# National War in the Pacific and Nimitz Museum in Fredericksburg, Texas



## Donivanp (Oct 11, 2015)

The National War in the Pacific and Nimitz Museum in Fredericksburg, Texas is a small but packed museum. there at 5 aircraft on display, (though the Zero is not available for view right now as it is in storage).

There is a B-25 on a carrier deck diorama, and F4F in Guadalcanal diorama, a Rex float plane and a Val (somewhat hidden, in a wreck diorama). The Val is behind a display screen and cannot be seen during the video. It is a wreck pulled from New Britain Island. 

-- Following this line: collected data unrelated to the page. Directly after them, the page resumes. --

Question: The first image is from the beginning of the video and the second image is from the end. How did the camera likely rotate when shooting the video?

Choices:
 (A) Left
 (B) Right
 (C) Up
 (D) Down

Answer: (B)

There are many other displays but I am limiting this to the aircraft as this is an aircraft site, but they do have a two man sub and displays and modles of several war ship and guns, naval and ground. Great museum.

Reactions: Like Like:
1 | Like List reactions


----------



## Crimea_River (Oct 11, 2015)

Great stuff. If you have more pics, go ahead and post.


----------



## Jeff Hunt (Oct 11, 2015)

Excellent.

Jeff


----------



## Wurger (Oct 12, 2015)




----------



## Wayne Little (Oct 12, 2015)

Great!


----------



## Gnomey (Oct 12, 2015)

Great shots! 

Please feel free to not limit it to just aircraft related stuff...


----------



## Wildcat (Oct 13, 2015)

Nice shots!


----------



## Airframes (Oct 13, 2015)

Good stuff Don.


----------



## wheelsup_cavu (Oct 13, 2015)

Nice shots. 


Wheels


----------



## T Bolt (Oct 14, 2015)

Great shots Don


----------